TRANSKEPRI.COM, JAKARTA — Direktorat Tindak Pidana Siber (Dittipid Siber) Bareskrim Polri menuntaskan penyidikan kasus perjudian online berskala besar dengan total barang bukti mencapai Rp55 miliar. Berkas perkara para tersangka telah dinyatakan lengkap atau P-21 oleh Jaksa Penuntut Umum (JPU) dari Kejaksaan Agung Republik Indonesia.
Kasus ini bermula dari Laporan Polisi Nomor LP/A/20/VI/2025/SPKT/BARESKRIM POLRI tertanggal 5 Juni 2025. Dalam proses penyidikan, penyidik menetapkan sejumlah tersangka yang terbagi dalam tiga berkas perkara, yakni M.N.F. (Berkas I), Q.F. dan kawan-kawan (Berkas II), serta W.K. (Berkas III).
Kepastian kelengkapan berkas tersebut tertuang dalam tiga surat dari Kejaksaan Agung RI tertanggal 13 Maret 2026 yang menyatakan bahwa hasil penyidikan telah memenuhi syarat formil dan materiil.
Kasubdit I Dittipid Siber Bareskrim Polri, Komisaris Besar Polisi (KBP) Rizki Prakoso, menyampaikan bahwa setelah berkas dinyatakan lengkap, proses hukum kini memasuki tahap II, yaitu penyerahan tersangka dan barang bukti kepada JPU.
“Setelah berkas perkara dinyatakan P-21, kami akan segera melaksanakan tahap II berupa penyerahan tersangka beserta barang bukti kepada Jaksa Penuntut Umum.

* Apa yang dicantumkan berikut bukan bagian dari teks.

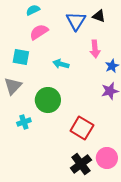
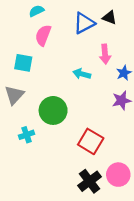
blue triangle: (76, 21) -> (84, 23), turned 30
pink semicircle: (39, 32) -> (43, 35), turned -36
cyan arrow: (61, 64) -> (82, 74), moved

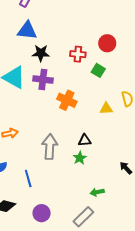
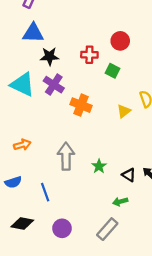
purple cross: (43, 80) -> (54, 85), turned 30
yellow triangle: (106, 109) -> (124, 111), turned -32
black triangle: (85, 140) -> (129, 175), moved, turned 40

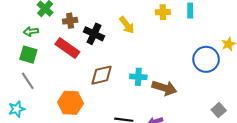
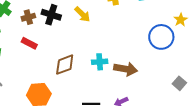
black cross: (94, 34) -> (51, 15), moved
red rectangle: (67, 48) -> (29, 43), size x0.7

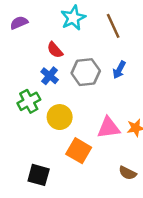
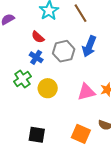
blue arrow: (119, 70) -> (89, 46), size x1.5
orange square: (79, 151) -> (81, 134), moved

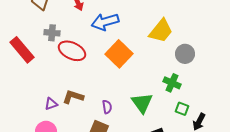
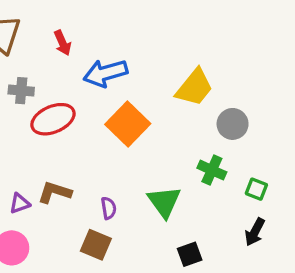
red ellipse: (72, 51) -> (53, 119), turned -48
green square: (182, 109) -> (256, 189), moved

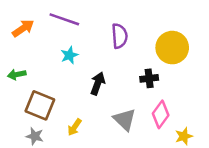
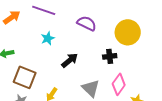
purple semicircle: (120, 36) -> (87, 23), turned -60
black arrow: (98, 84) -> (70, 60), turned 30

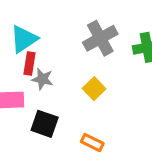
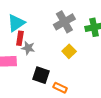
yellow square: (94, 89) -> (69, 51), moved
black square: (45, 124) -> (41, 75), moved

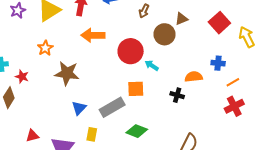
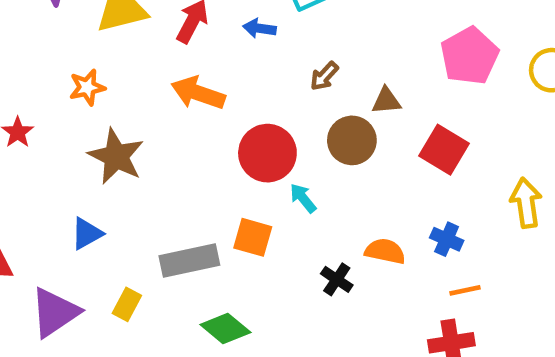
brown triangle: (182, 19) -> (386, 101), moved
red square: (219, 23) -> (444, 150), moved, turned -35
blue triangle: (79, 108) -> (87, 233), moved

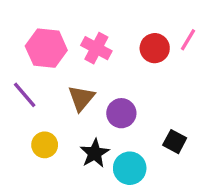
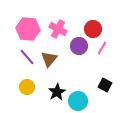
pink line: (188, 40) -> (102, 48), moved
purple line: (25, 95) -> (27, 57), moved
purple circle: (121, 113) -> (79, 46), moved

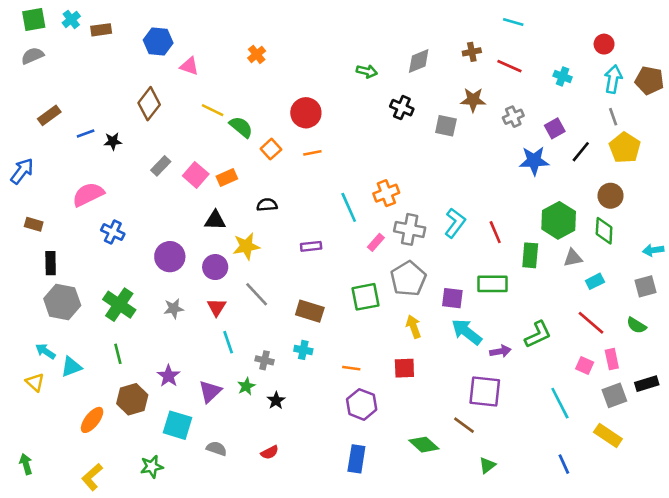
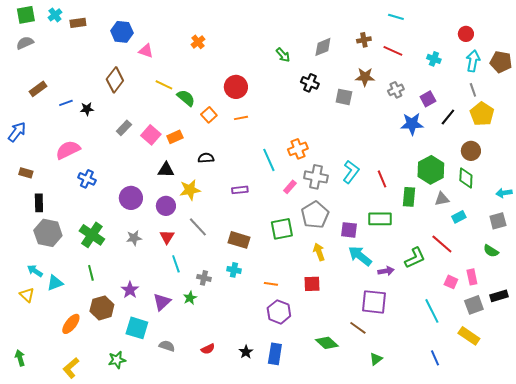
green arrow: (367, 71) -> (283, 55), turned 35
red line: (591, 323) -> (442, 244), moved
black star: (276, 401) -> (246, 352), moved

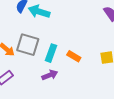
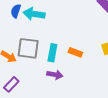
purple arrow: (50, 75) -> (55, 75), turned 42

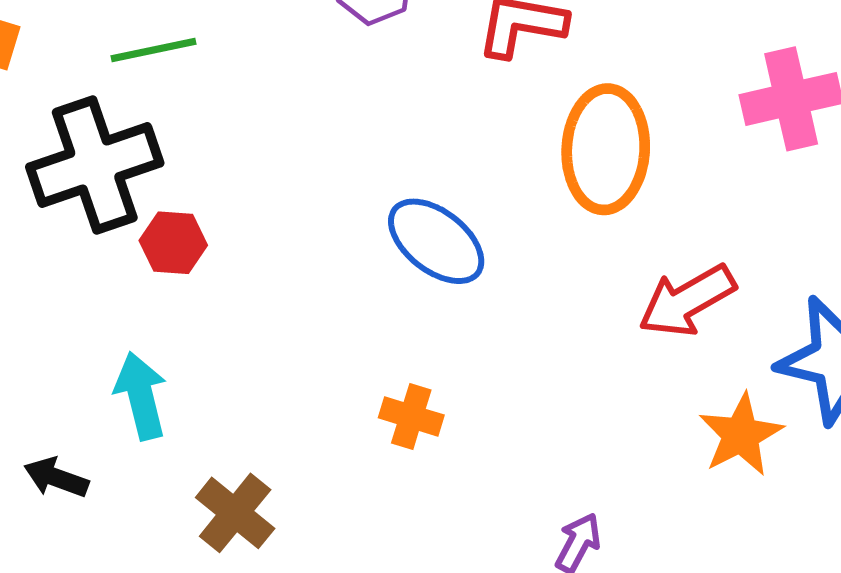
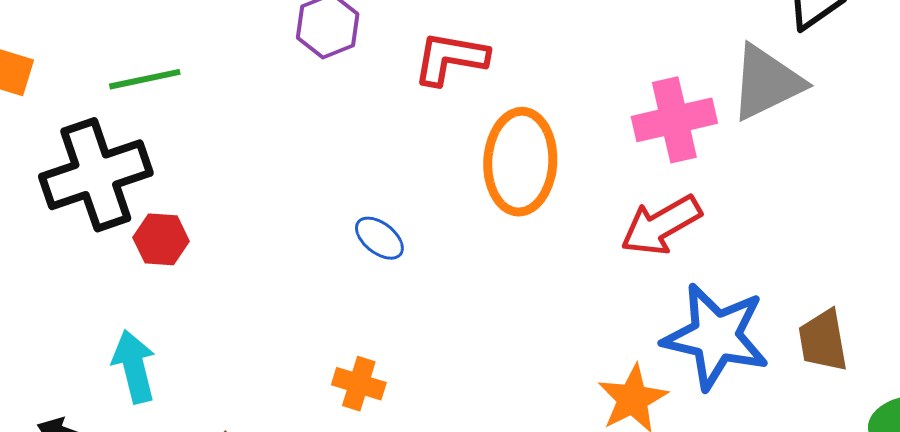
blue ellipse: (436, 241) -> (379, 238), size x0.6
red arrow: (687, 301) -> (661, 225), moved

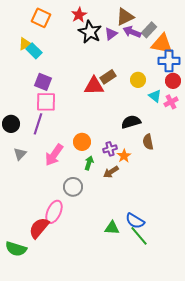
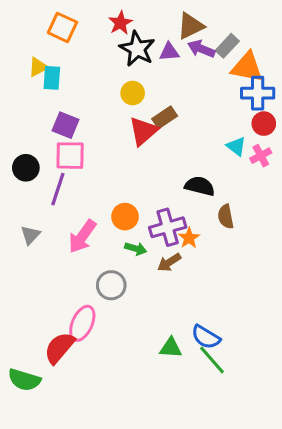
purple triangle: (111, 34) -> (169, 52), turned 32
cyan rectangle: (34, 51) -> (52, 78), turned 49
yellow circle: (138, 80) -> (133, 93), moved
red triangle: (94, 86) -> (143, 131), turned -40
black semicircle: (131, 122) -> (200, 186), turned 30
black circle: (11, 124) -> (26, 168), moved
purple cross: (110, 149) -> (168, 227), size x1.6
green arrow: (89, 163) -> (136, 249), turned 88

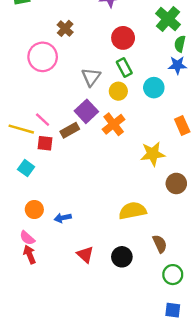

Total barang bukti yang akan diserahkan berupa uang sebesar Rp55 miliar yang merupakan hasil dari aktivitas perjudian daring,” ujar KBP Rizki.
Ia menambahkan, pihaknya telah melakukan koordinasi intensif dengan JPU untuk memastikan proses pelimpahan berjalan lancar sesuai ketentuan hukum yang berlaku.
Rencananya, penyerahan tersangka dan barang bukti akan dilaksanakan pada Selasa, 31 Maret 2026, di Kejaksaan Negeri Jakarta Selatan.
Lebih lanjut, KBP Rizki menegaskan bahwa pengungkapan kasus ini merupakan bagian dari komitmen Polri dalam memberantas praktik judi online yang dinilai meresahkan masyarakat serta berpotensi merusak tatanan sosial dan ekonomi.
Dengan dilimpahkannya perkara ke tahap penuntutan, diharapkan proses peradilan dapat segera berjalan sehingga memberikan kepastian hukum bagi para tersangka serta rasa keadilan bagi masyarakat.